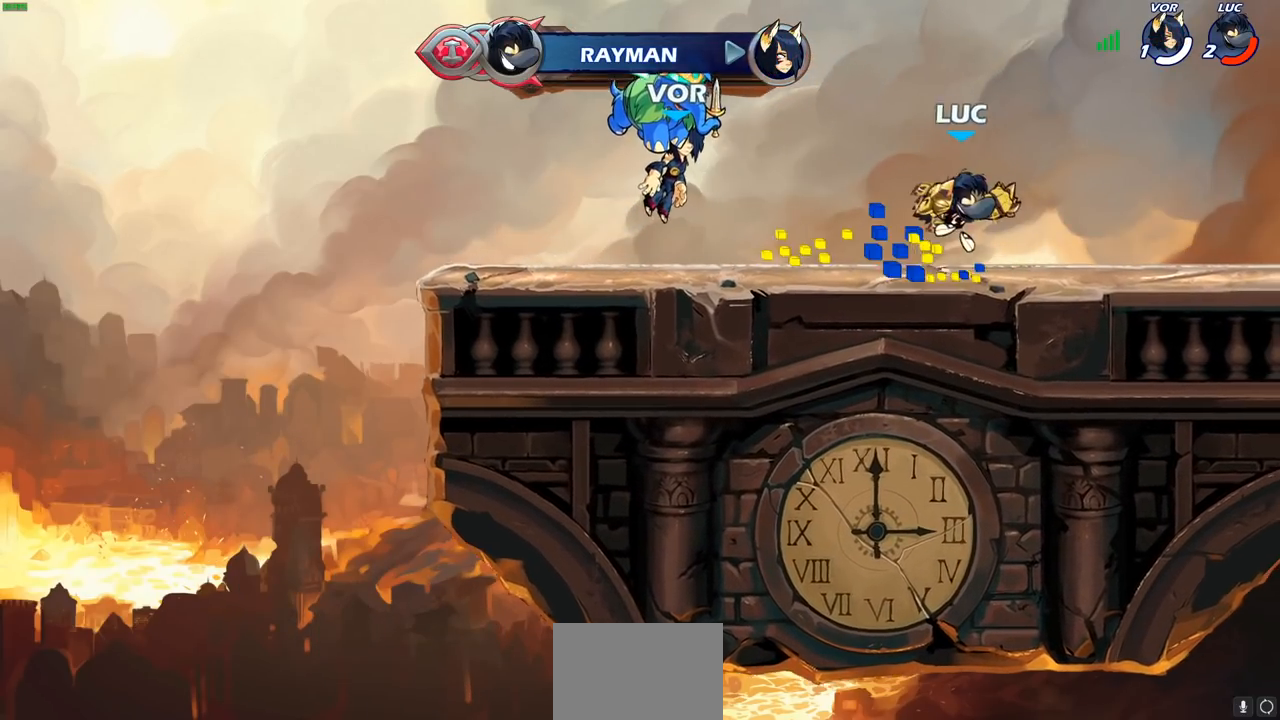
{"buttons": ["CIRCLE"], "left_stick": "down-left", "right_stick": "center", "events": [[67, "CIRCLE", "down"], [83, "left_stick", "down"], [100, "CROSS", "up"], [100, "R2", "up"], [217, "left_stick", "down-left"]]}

==

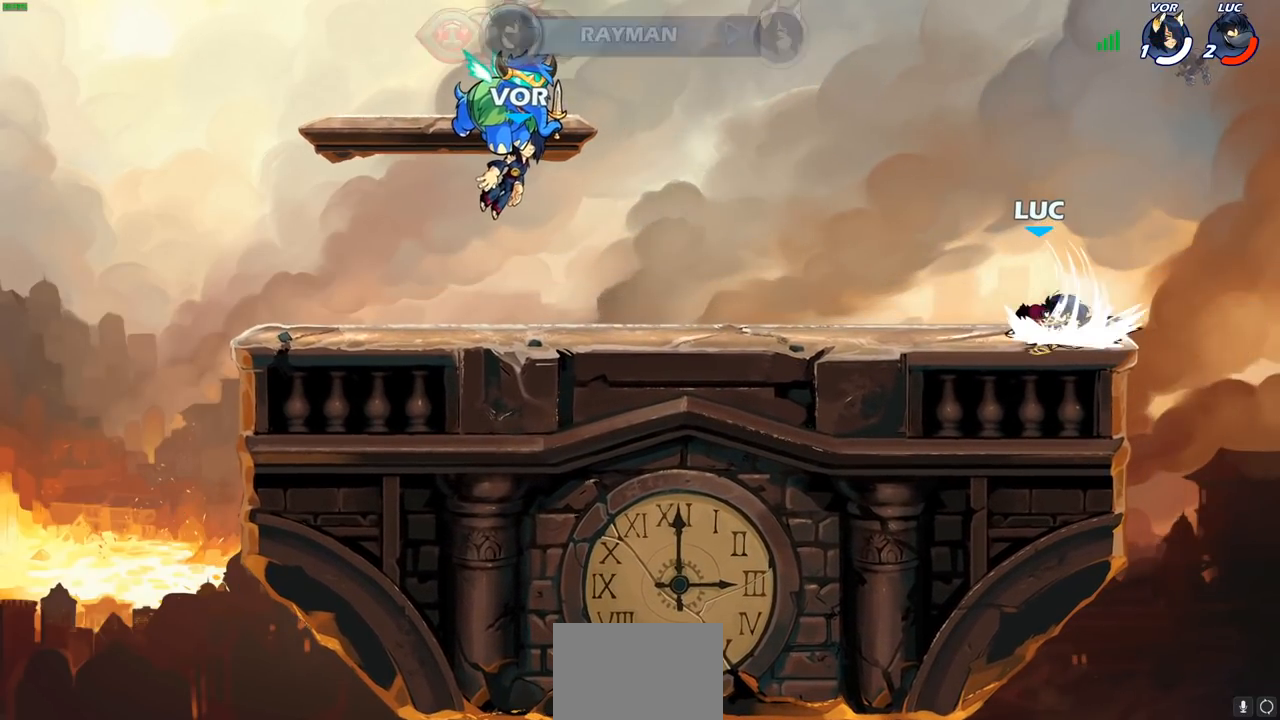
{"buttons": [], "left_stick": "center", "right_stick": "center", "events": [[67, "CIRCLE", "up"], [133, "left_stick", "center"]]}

---

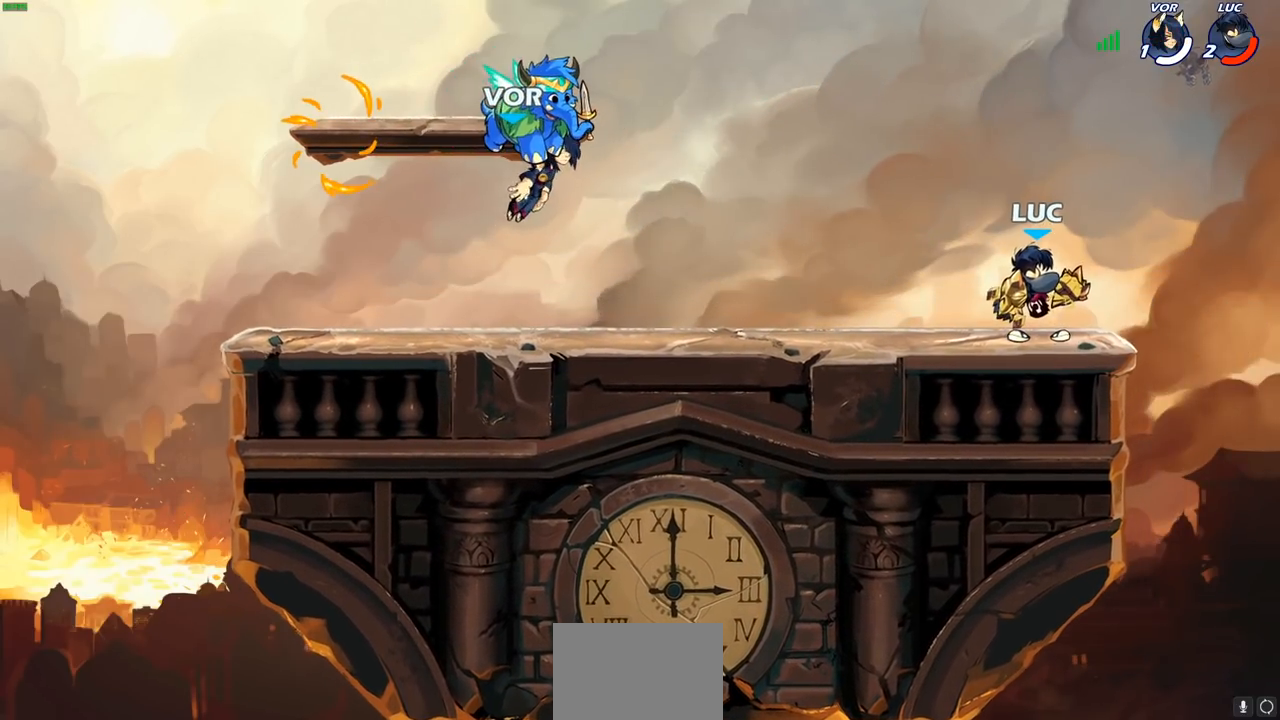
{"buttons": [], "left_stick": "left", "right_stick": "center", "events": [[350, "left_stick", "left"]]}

## GOAL OF THE EXERCISE
Only the count, no other text: how many lines in the listing above hold "CIRCLE"?

## ANSWER FOR THIS EXERCISE
2